Reviewers unanimously termed this project "high risk/high gain". Identifying new ways to increase the stability of the Treg cell phenotype and function is important not only for the clinical applicability of SC-derived therapies and achieving long-term tolerance, but also in utilizing the cell population for treatment of autoimmune disease. If successful, this proposal would impact all of these areas and was thus considered "high gain". Reviewers thought that the focus on one particular TF was both innovative and creative and incorporated state-of-the-art molecular and cellular biology.
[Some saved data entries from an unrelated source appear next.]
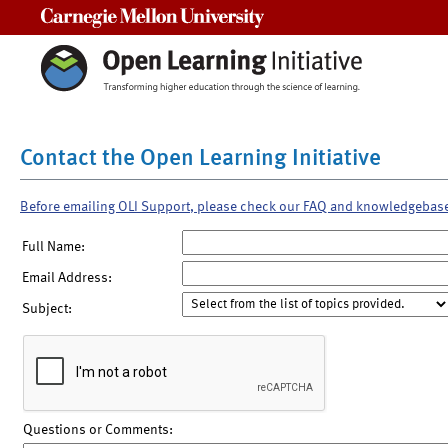
Carnegie Mellon University
Contact the Open Learning Initiative
Before emailing OLI Support, please check our FAQ and knowledgebas
Full Name:
Email Address:
Subject:
Questions or Comments:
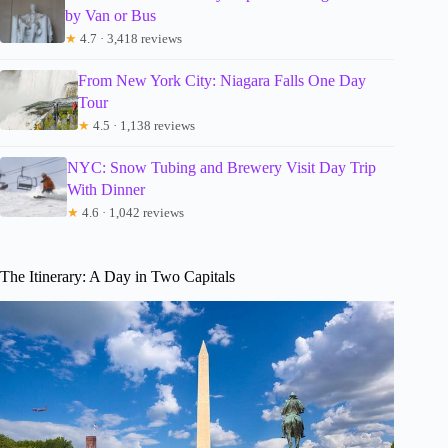
by Van or Bus
★
4.7 · 3,418 reviews
From New York City: Niagara Falls One Day
Tour
★
4.5 · 1,138 reviews
NYC: Snow Tubing and Brewery Visit Day Trip
With Dinner
★
4.6 · 1,042 reviews
The Itinerary: A Day in Two Capitals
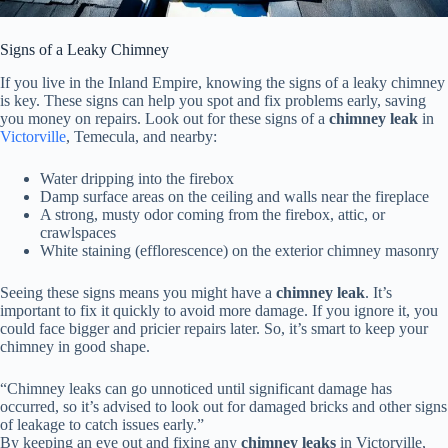
Signs of a Leaky Chimney
If you live in the Inland Empire, knowing the signs of a leaky chimney
is key. These signs can help you spot and fix problems early, saving
you money on repairs. Look out for these signs of a
chimney leak
in
Victorville
, Temecula, and nearby:
Water dripping into the firebox
Damp surface areas on the ceiling and walls near the fireplace
A strong, musty odor coming from the firebox, attic, or
crawlspaces
White staining (efflorescence) on the exterior chimney masonry
Seeing these signs means you might have a
chimney leak
. It’s
important to fix it quickly to avoid more damage. If you ignore it, you
could face bigger and pricier repairs later. So, it’s smart to keep your
chimney in good shape.
“Chimney leaks can go unnoticed until significant damage has
occurred, so it’s advised to look out for damaged bricks and other signs
of leakage to catch issues early.”
By keeping an eye out and fixing any
chimney leaks
in Victorville,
Despite this high impact and a scientific rationale that was for the most part well justified and strong, there were several aspects of the research plan that reviewers considered "high risk". Reviewers were particularly concerned about the Treg differentiation portion of the application. They commented that expression of these TFs might not be sufficient to induce commitment and adequate differentiation of multipotent stem cell precursors to the Treg lineage, an issue that was not addressed by alternative plans. Reviewers also agreed that the study plan provided limited details on how the specific TFs that impacted Treg cell fate would be identified, which cellular subsets would be compared, and what type of output would be used. Finally, reviewers commented that the applicants do not discuss the issue of antigen-specificity of their in vitro generated Tregs. Some reviewers thought that generation of antigen-specific Tregs might be necessary for the in vivo testing of Treg function proposed in Aim 3, and one reviewer noted that antigen-specificity is an essential parameter in achieving sufficient and long-lasting tolerance to the targeted auto-antigen(s) in autoimmunity and/or donor-specific allo-antigen(s) in tissue transplantation. Other reviewers, however, thought that polyclonally-activated cells, which contain a small number of auto or crossreactive Tregs, might be sufficient for this purpose. Despite these feasibility concerns, the reviewers agreed that the proposal was carefully designed to give meaningful results and that the timelines were reasonable.
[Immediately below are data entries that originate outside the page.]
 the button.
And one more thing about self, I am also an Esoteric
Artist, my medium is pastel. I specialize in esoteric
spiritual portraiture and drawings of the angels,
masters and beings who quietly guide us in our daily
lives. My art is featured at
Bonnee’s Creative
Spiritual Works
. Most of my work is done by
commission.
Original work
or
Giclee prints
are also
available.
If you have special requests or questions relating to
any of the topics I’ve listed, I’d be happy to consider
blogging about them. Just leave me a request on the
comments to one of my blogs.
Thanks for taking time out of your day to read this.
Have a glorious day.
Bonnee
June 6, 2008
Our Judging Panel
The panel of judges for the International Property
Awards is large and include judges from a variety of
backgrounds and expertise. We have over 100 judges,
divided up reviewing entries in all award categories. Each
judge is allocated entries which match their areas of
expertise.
The reviewers considered the principal investigator (PI) to be outstanding. The PI has knowledge in immunology, transcription factor regulation, and T cells in development that would be highly beneficial in the embryonic stem cell and induced pluripotent stem cell field. Reviewers did note that the team lacked adequate SC expertise, particularly in the area of cellular reprogramming and thought the project would benefit from the addition of someone with this expertise. However, the PI’s track record as an innovative and successful investigator, combined with the excellent environment, is likely to bring success.
Overall the reviewers were highly enthusiastic about this "high risk/high gain" proposal and thought their feasibility concerns could be successfully addressed by this outstanding PI.